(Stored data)

=====

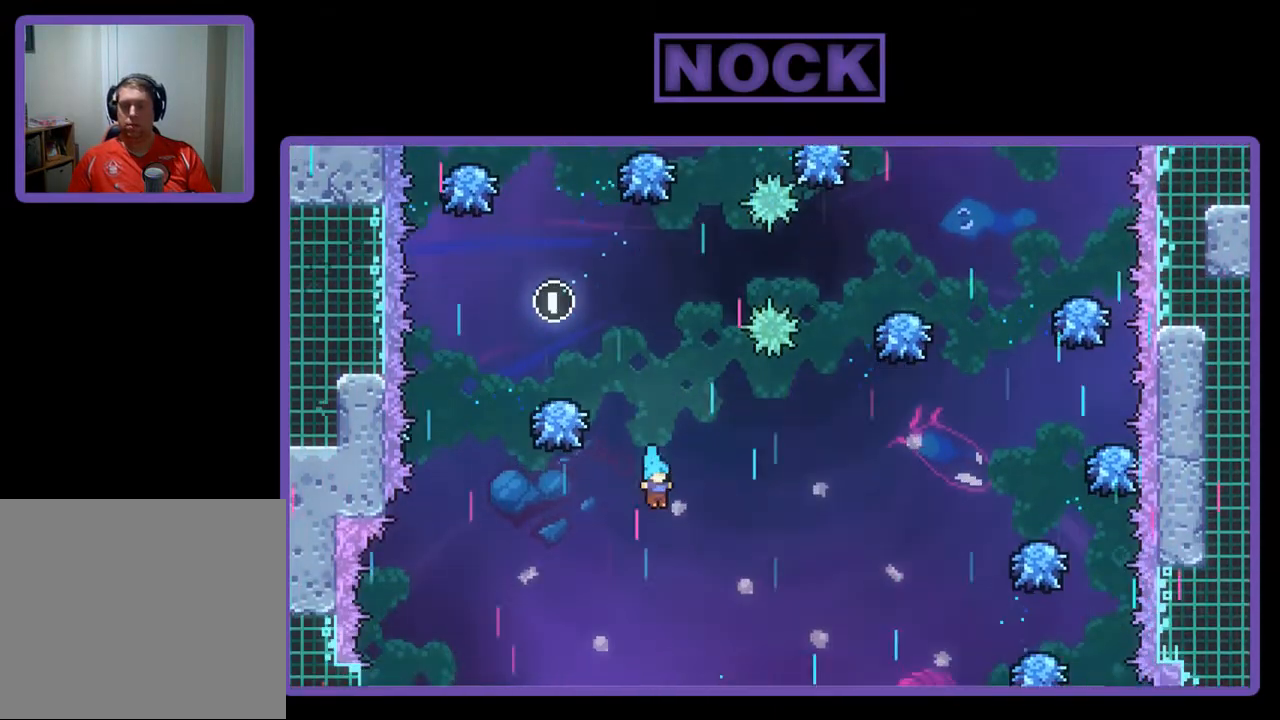
{"buttons": ["R2", "DPAD_RIGHT"], "left_stick": "center", "events": [[83, "DPAD_RIGHT", "up"], [483, "DPAD_RIGHT", "down"]]}
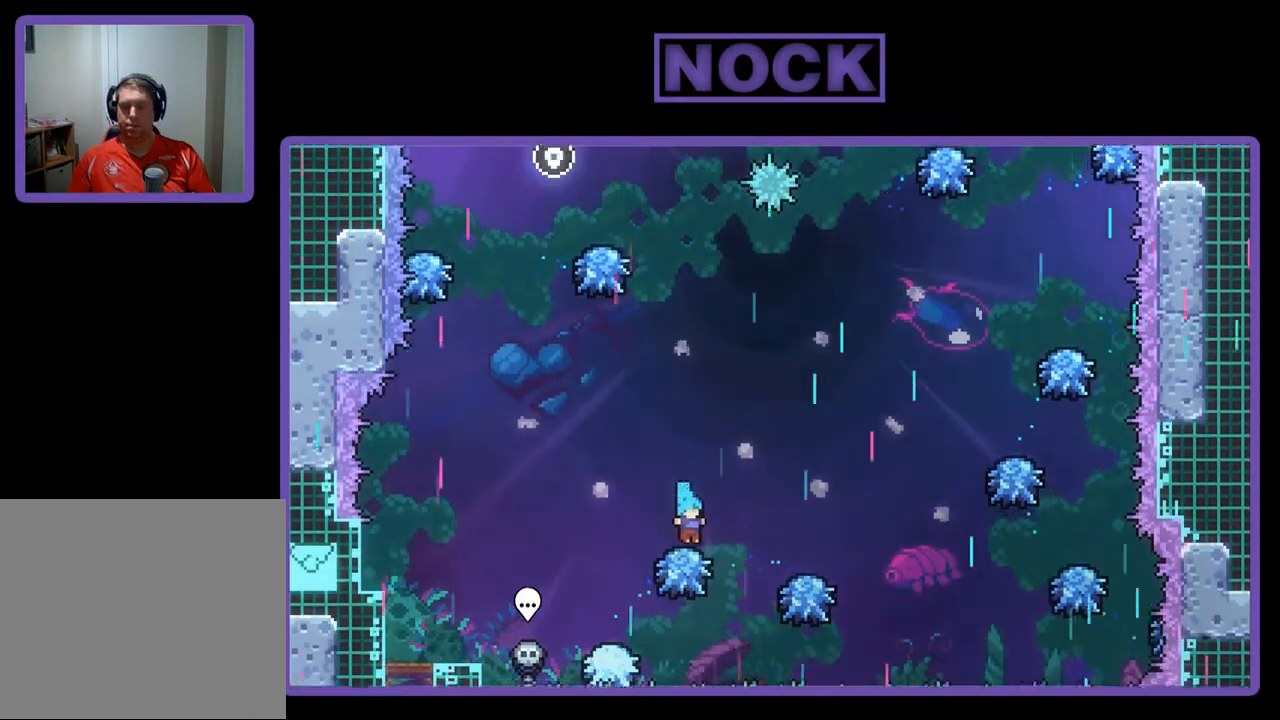
{"buttons": ["R2", "DPAD_UP"], "left_stick": "center", "events": [[17, "DPAD_RIGHT", "up"], [183, "CROSS", "down"], [183, "DPAD_UP", "down"], [417, "CROSS", "up"]]}
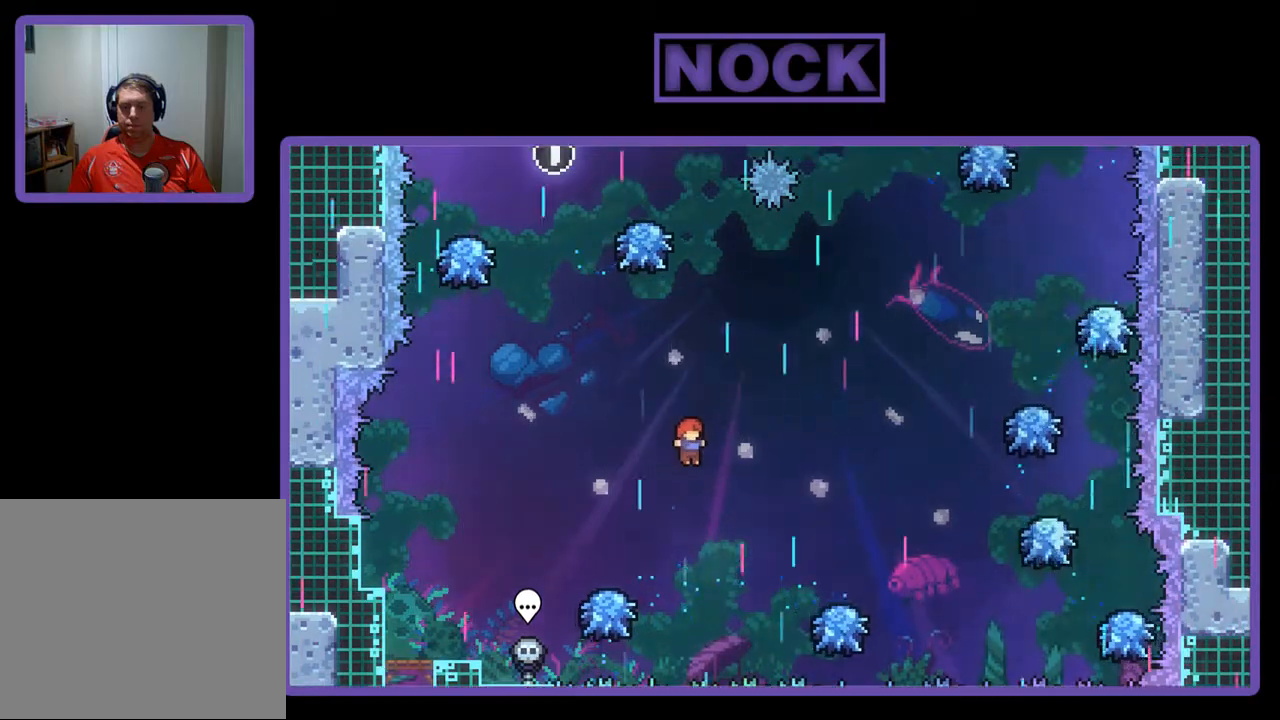
{"buttons": ["R2"], "left_stick": "center", "events": [[83, "CIRCLE", "down"], [83, "DPAD_LEFT", "down"], [317, "DPAD_LEFT", "up"], [383, "DPAD_UP", "up"], [417, "CIRCLE", "up"]]}
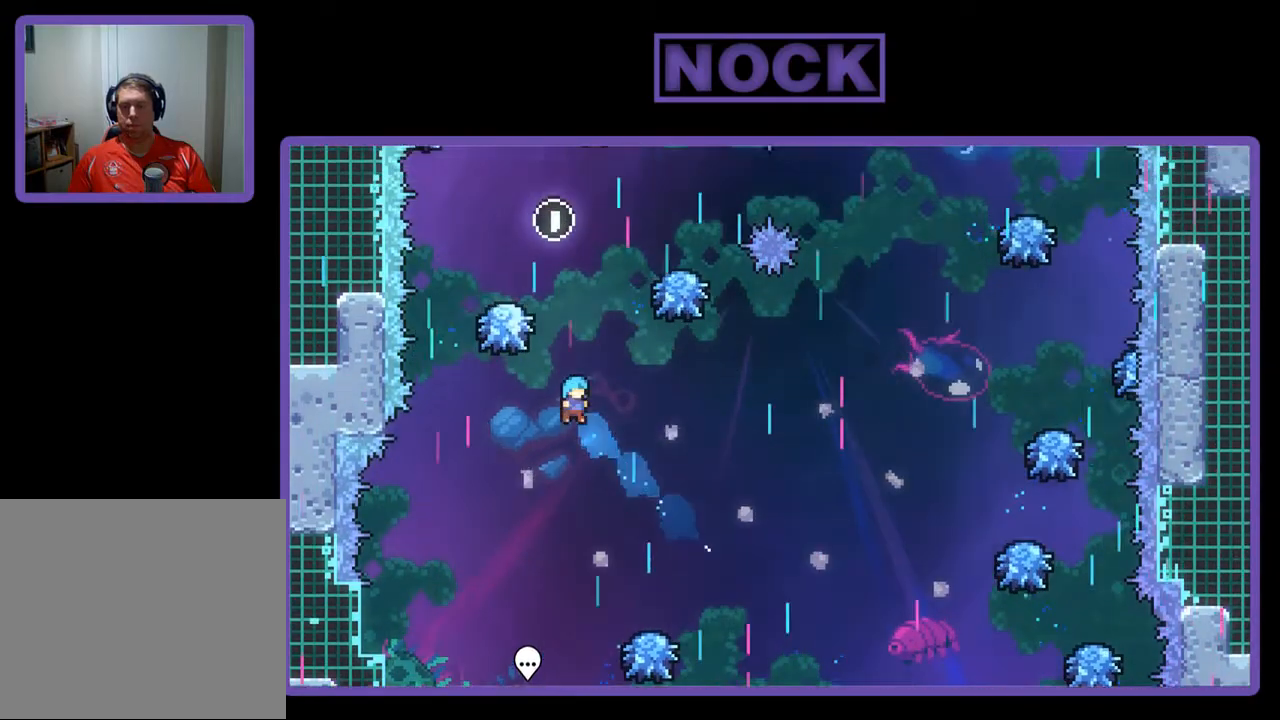
{"buttons": ["R2"], "left_stick": "center", "events": [[17, "DPAD_RIGHT", "down"], [417, "DPAD_RIGHT", "up"]]}
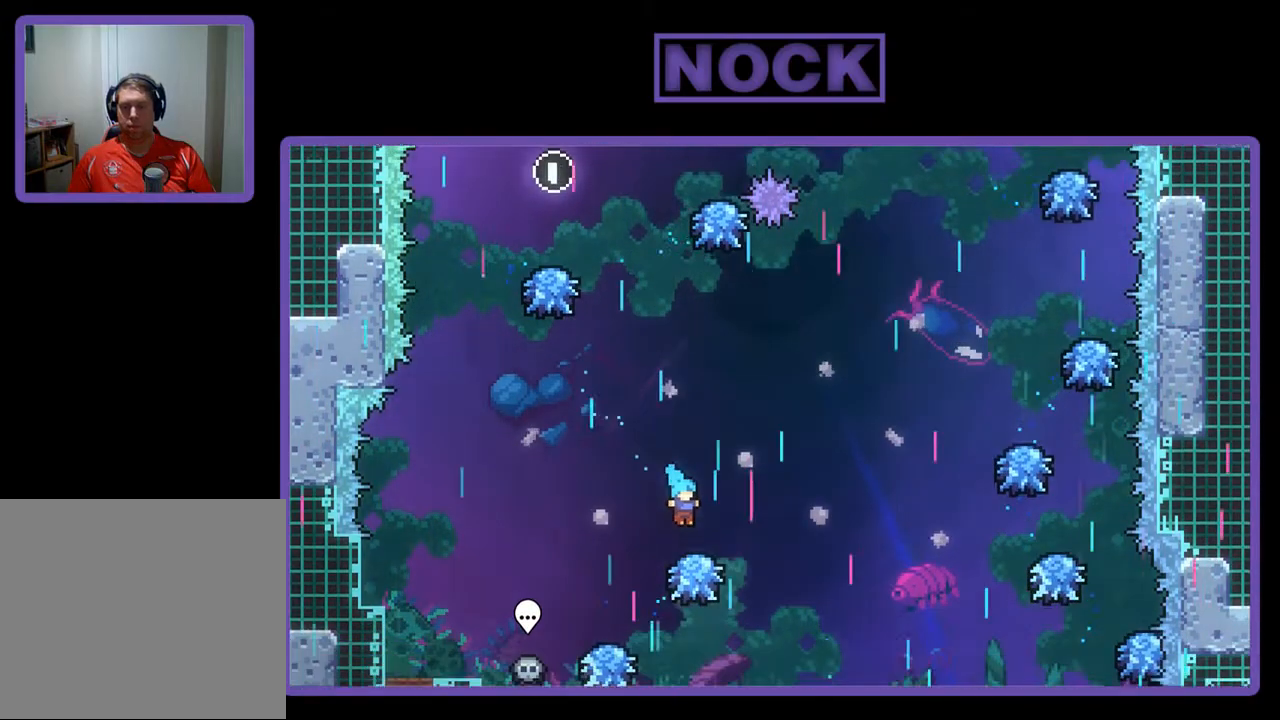
{"buttons": ["R2", "DPAD_UP"], "left_stick": "center", "events": [[250, "CROSS", "down"], [317, "DPAD_UP", "down"], [450, "CROSS", "up"]]}
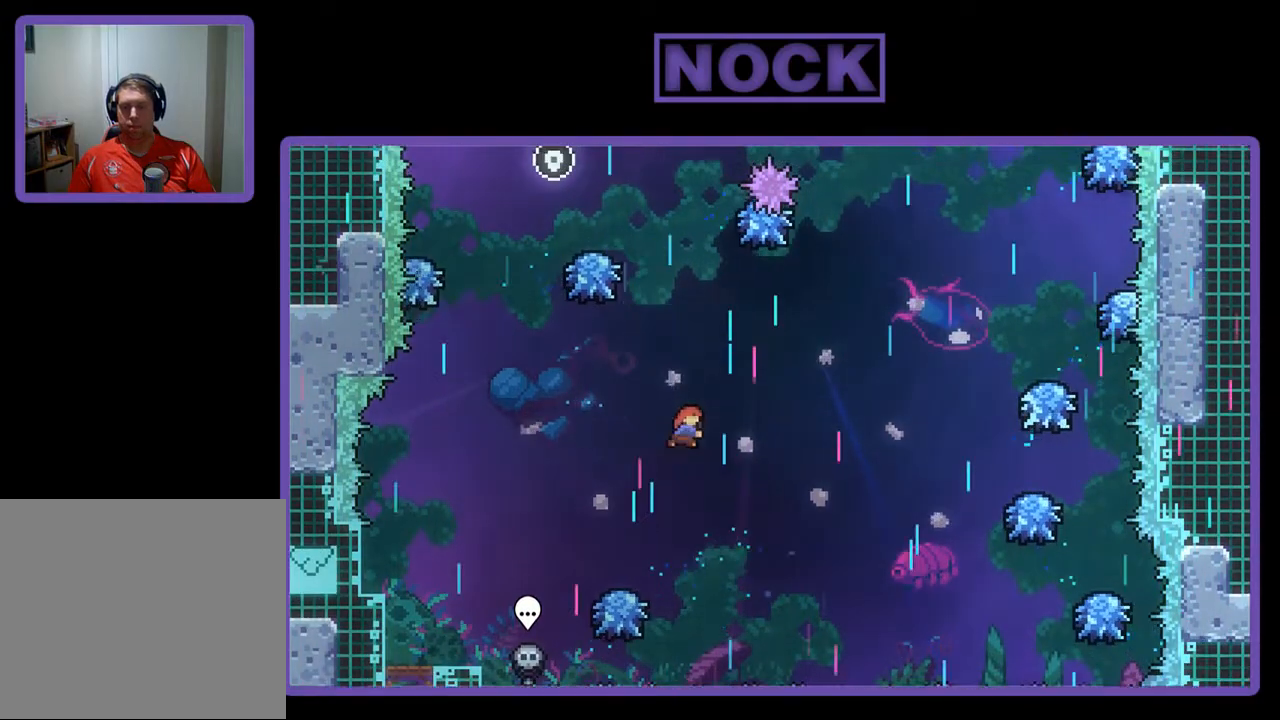
{"buttons": ["CIRCLE", "R2", "DPAD_UP", "DPAD_LEFT"], "left_stick": "center", "events": [[17, "CIRCLE", "down"], [317, "DPAD_LEFT", "down"]]}
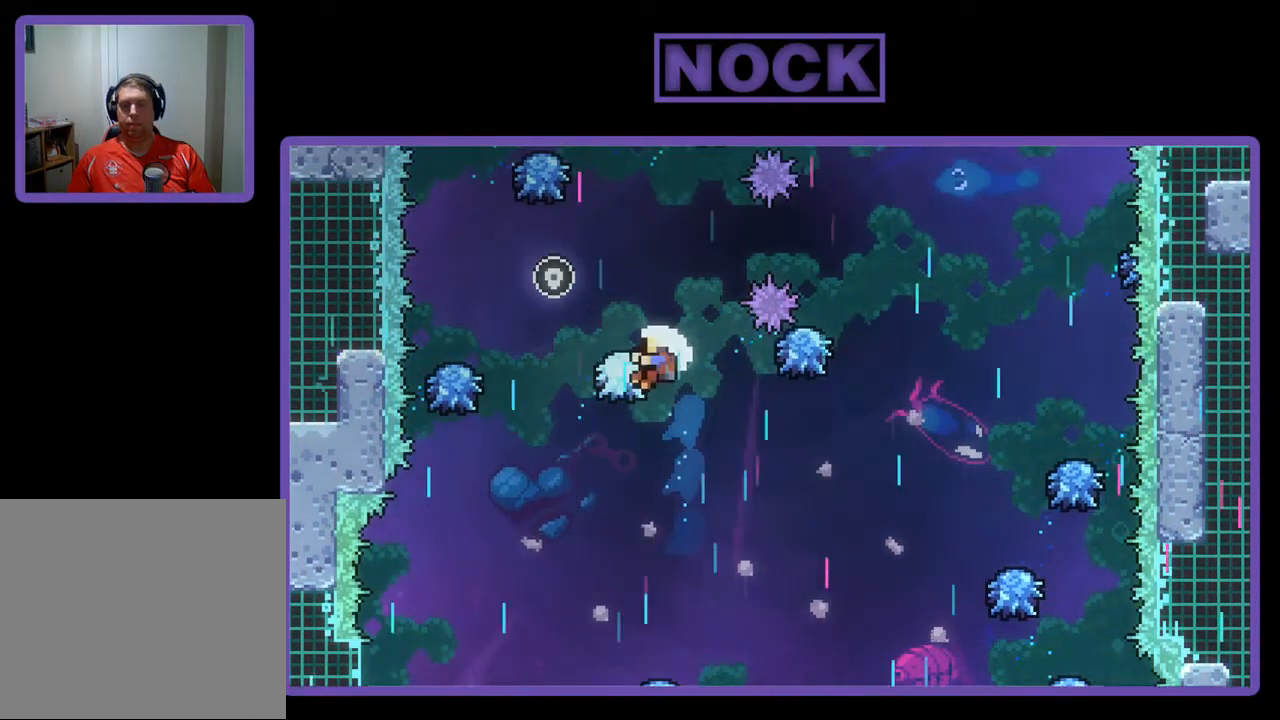
{"buttons": [], "left_stick": "center", "events": [[150, "DPAD_LEFT", "up"], [183, "CIRCLE", "up"], [183, "DPAD_UP", "up"], [483, "R2", "up"]]}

=====

WORK ORDER:
Report how many lines in the data above contain "CROSS", without any other words.

ANSWER BOX:
2